In February 2020, the European Data Protection Board released a recommendation guide on essential guarantees for surveillance measures implemented under the European General Data Protection Regulation – GDPR.
According to the recommendations guide, the purpose of these guarantees is to provide elements to examine whether surveillance measures allowing access to personal data by public authorities in a third country, being national security agencies or law enforcement authorities, can be regarded as a justifiable interference or not.
Thus, the purpose of this examination is to determine whether a country offers a level of protection essentially equivalent to that guaranteed within the European Union.

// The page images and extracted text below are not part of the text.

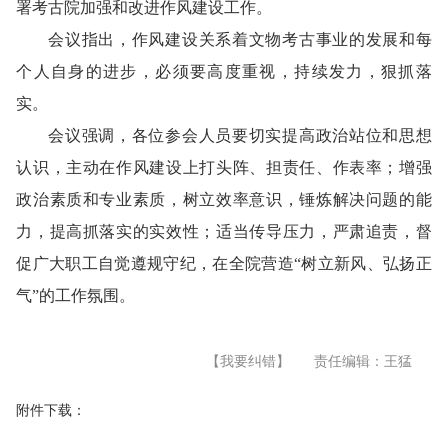
署考古院加强和改进作风建设工作。
会议指出，作风建设关系着文物考古事业的发展和每
个人自身的进步，必须要高度重视，持续发力，狠抓落
实。
会议强调，各位参会人员要切实提高政治站位和思想
认识，主动在作风建设上打头阵、担责任、作表率；增强
政治素质和专业素质，树立效率意识，锤炼解决问题的能
力，提高抓落实的实效性；适当传导压力，严肃追责，督
促广大职工自觉遵规守纪，在全院营造“树立新风、弘扬正
气”的工作氛围。
【我要纠错】
责任编辑：王猛
附件下载：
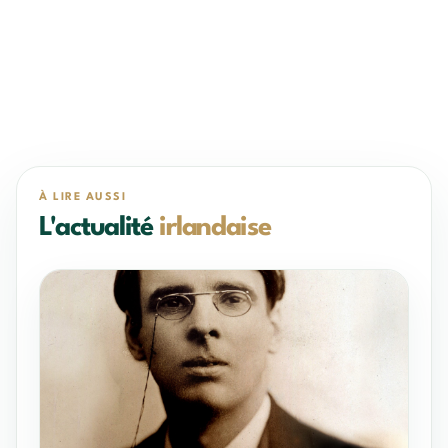
À LIRE AUSSI
L'actualité
irlandaise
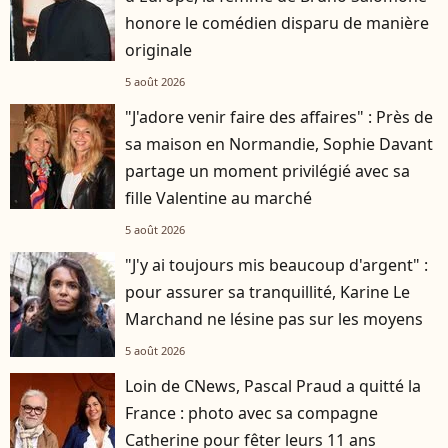
honore le comédien disparu de manière
originale
5 août 2026
"J'adore venir faire des affaires" : Près de
sa maison en Normandie, Sophie Davant
partage un moment privilégié avec sa
fille Valentine au marché
5 août 2026
"J'y ai toujours mis beaucoup d'argent" :
pour assurer sa tranquillité, Karine Le
Marchand ne lésine pas sur les moyens
5 août 2026
Loin de CNews, Pascal Praud a quitté la
France : photo avec sa compagne
Catherine pour fêter leurs 11 ans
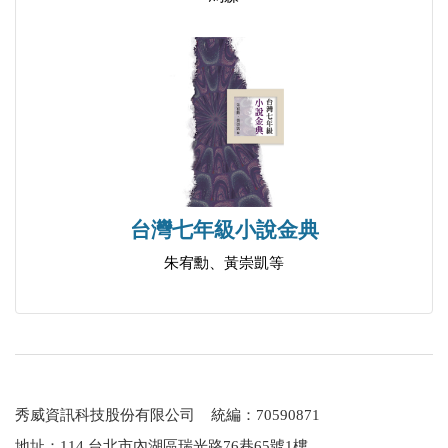
台灣七年級小說金典
朱宥勳、黃崇凱等
秀威資訊科技股份有限公司 統編：70590871
地址：114 台北市內湖區瑞光路76巷65號1樓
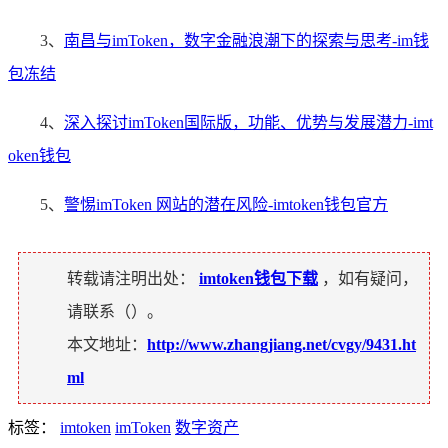
3、
南昌与imToken，数字金融浪潮下的探索与思考-im钱
包冻结
4、
深入探讨imToken国际版，功能、优势与发展潜力-imt
oken钱包
5、
警惕imToken 网站的潜在风险-imtoken钱包官方
转载请注明出处：
imtoken钱包下载
，如有疑问，
请联系（
）。
本文地址：
http://www.zhangjiang.net/cvgy/9431.ht
ml
标签：
imtoken
imToken
数字资产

Considering the above, the elements listed below must be interpreted as essential guarantees to be provided by third countries to justify surveillance measures by foreign countries, interfering with rights related to privacy and data protection of European citizens.
The elements referred to above are listed below:
1. Processing should be based on clear, precise and accessible rules
2. Necessity and proportionality with regard to the legitimate objectives pursued need to be demonstrated
3. An independent oversight mechanism should exist
4. Effective remedies need to be available to the individual.
This issue gained considerable relevance when the European Court found that the Privacy Shield (a previous agreement to guarantee the exchange of European citizens' personal data between the European Union and the United States) alone would no longer be sufficient to guarantee the transfer of data of European citizens to recipients in the United States, as interference by the US on privacy and data protection rights was verging on unreasonable, even if on the grounds of national security or law enforcement.
Finally, it is important to point out that the document recommends that any government that interfered with a citizen's right to privacy should notify such citizen, so that they could exercise their rights to request access to their personal data that has been made available, and where appropriate, to have the latter rectified or erased, although such notification must occur only to the extent as as soon as it does not jeopardize the legitimate purpose of the tasks performed by the respective authorities.
The prerogatives established in this document could certainly contribute to analysis by the National Data Protection Authority - ANPD, in regulating Article 33, I of the Brazilian Data Protection Act - LGPD, on international transfer of data, with permission being based on the appropriate degree of protection by the country or international organization.